Internal Communications eg Citrix were very fast growing and had new employees not staying very long so they wanted to hold on to a bit of that knowledge while they were there, across dozens of projects and going very fast. AEP is a much bigger company but with the same story – trying to stop e-mail becoming the central repository for knowledge. They start small, they experiment, nobody *knows* how it will work but one of the success factors is having a champion someone who has a better idea than anyone else which shows the way for others.

Marketing and Community types of blogs eg Arcelor and Mittal merger raises a lot of anxiety among various stakeholders. Launched a blog/2.0 site because they wanted to be very open about what they were doing and how they were going about it and they let people go out with cameras and interview people around the world about what they felt about it. still being evaluated, but they are very happy and the press coverage has been excellent.

David Fitch:

What’s key to us is providing an infrastructure for lawyers to share knowledge and expertise across practice areas but also offices, knowing what’s going on inside the firm and outside.
We’ve been experimenting for about 3 years pushing a group of conservative people towards using new ways of operating. Blogs RSS Wikis are words that frighten lawyers so we’ve been giving them new tools and our experience is that people are able to use the lighter tools very easily – especially like bringing the time to publish down.

Our business case – the investment was zero – we used open source and tested it internally, but once we started, other people followed very quickly. so we didn’t have to justify an investment decision but we now have good evidence for new investment.

AT: we got into social media entirely by accident. We set up a small team and started out blogging and suddenly got requests to provide it internally.
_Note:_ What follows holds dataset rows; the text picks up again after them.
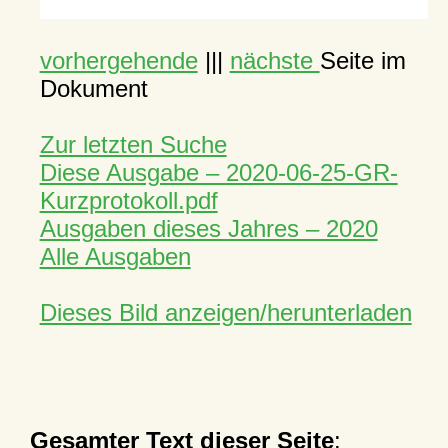
vorhergehende
|||
nächste
Seite im
Dokument
Zur letzten Suche
Diese Ausgabe – 2020-06-25-GR-
Kurzprotokoll.pdf
Ausgaben dieses Jahres – 2020
Alle Ausgaben
Dieses Bild anzeigen/herunterladen
Gesamter Text dieser Seite
:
Publishing firms tend to be quite balkanised but as we started moving into a new business of interacting with our readers, we had a lot to learn and this raised a hunger for people to share what they’re learning and keep conversations going.

We have a number of problems – education – we’re not dictating any solution and we bring people together who (aaaagh contact lens emergency…)

Q: Does it actually work?
A: LB: it devolves things down to the level of the basic unit of work which is the person. What has happened with enterprise knowledge sharing is that people get the pain without any payback, but the lightweight tools give you power to organise your stuff and your contacts with other people and work with it all better. What’s also interesting is putting it on top

Q: do you see this as the end of employee communications as we know it?
A: LB: I don’t think so – every generation sees itself as Luke Skywalker, but it’s silly really because it actually just gets layered over the next one so now that we’re at the human scale where things really do work – people can publish and develop some sort of collective intelligence.
AT: No as it’s a way of taking away the more mundane bits of internal comms work and lets people focus on face to face

Q: MB: Lots of companies have huge intranets – should we just wipe them away?
DF: very familiar with this – there’s a huge wealth of material that’s useful but just couldn’t be found – so we did some work about improving search and findability but also looking at using lighter infrastructure to start again, which will involve some pain, people will have to go back and look at relevance for example, but that change is going to deliver the benefit that we’re moving towards creating communities and connecting people rather than just producing static content.

Q: GC: How do you deal with info that becomes out of date?
A:LB: different approaches – the most interesting is that in a mature implementation anything acquires its own context, tags etc so out of date stuff falls down as sediment in these systems. So then you need some sort of review system, but it’s more about letting more timely stuff come to the fore.
DF: it’s also so much easier to keep your stuff up to date, even for lawyers 🙂 so just using lighter tools helps a lot.